Berdasarkan hasil interogasi awal, petugas memperoleh informasi bahwa barang haram tersebut berasal dari tersangka E. Tim kemudian melakukan pengembangan dengan cepat dan berhasil mengamankan E sekitar pukul 19.00 WIB saat datang ke lokasi yang telah dipantau petugas.
Saat ini, ketiga tersangka telah diamankan di Mapolda Sumsel guna menjalani proses penyidikan lebih lanjut. Mereka dijerat dengan Pasal 114 ayat (2) Jo Pasal 132 Undang-Undang Nomor 35 Tahun 2009 tentang Narkotika, serta ketentuan dalam Undang-Undang Nomor 1 Tahun 2023 tentang KUHP sebagaimana telah disesuaikan dengan Undang-Undang Nomor 1 Tahun 2026.

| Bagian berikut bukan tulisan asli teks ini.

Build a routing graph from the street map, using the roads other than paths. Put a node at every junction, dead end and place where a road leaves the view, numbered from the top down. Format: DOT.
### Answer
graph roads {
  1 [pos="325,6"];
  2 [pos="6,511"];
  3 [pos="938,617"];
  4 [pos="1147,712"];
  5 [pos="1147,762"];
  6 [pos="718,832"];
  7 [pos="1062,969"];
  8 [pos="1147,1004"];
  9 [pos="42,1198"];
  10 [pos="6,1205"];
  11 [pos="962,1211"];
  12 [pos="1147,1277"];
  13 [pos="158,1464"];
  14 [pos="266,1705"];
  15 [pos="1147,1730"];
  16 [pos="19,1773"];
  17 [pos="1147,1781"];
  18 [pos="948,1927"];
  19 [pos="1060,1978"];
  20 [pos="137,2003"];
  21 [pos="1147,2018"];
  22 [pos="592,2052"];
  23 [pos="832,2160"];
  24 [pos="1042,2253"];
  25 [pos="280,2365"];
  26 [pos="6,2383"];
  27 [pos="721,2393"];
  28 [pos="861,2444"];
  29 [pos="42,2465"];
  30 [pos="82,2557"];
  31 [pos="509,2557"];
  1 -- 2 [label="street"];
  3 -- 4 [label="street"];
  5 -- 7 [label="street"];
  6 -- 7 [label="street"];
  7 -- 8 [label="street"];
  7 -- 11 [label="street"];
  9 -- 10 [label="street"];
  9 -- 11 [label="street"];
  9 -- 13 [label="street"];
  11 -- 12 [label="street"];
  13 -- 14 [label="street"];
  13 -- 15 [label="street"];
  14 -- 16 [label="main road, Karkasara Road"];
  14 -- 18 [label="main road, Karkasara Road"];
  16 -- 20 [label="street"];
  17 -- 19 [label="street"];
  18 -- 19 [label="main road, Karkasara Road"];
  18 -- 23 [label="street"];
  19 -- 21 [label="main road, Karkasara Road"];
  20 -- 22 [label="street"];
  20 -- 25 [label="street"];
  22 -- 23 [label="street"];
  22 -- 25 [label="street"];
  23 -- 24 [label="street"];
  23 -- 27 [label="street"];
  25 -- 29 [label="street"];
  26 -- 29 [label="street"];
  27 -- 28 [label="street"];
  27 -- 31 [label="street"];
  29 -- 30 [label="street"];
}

Kabid Humas Polda Sumsel, Kombes Pol Nandang Mu’min Wijaya, S.I.K., M.H., menegaskan bahwa keberhasilan ini merupakan bentuk nyata kehadiran negara dalam memberikan perlindungan kepada masyarakat dari ancaman narkotika.
“Kami akan menindak tegas setiap bentuk kejahatan narkotika. Sinergi antara masyarakat dan kepolisian menjadi kunci utama dalam menciptakan situasi kamtibmas yang aman dan kondusif,” ujarnya.
Penyidik Ditresnarkoba Polda Sumsel saat ini masih melakukan pengembangan lebih lanjut untuk mengungkap jaringan pemasok di atas para tersangka serta kemungkinan keterlibatan pelaku lainnya.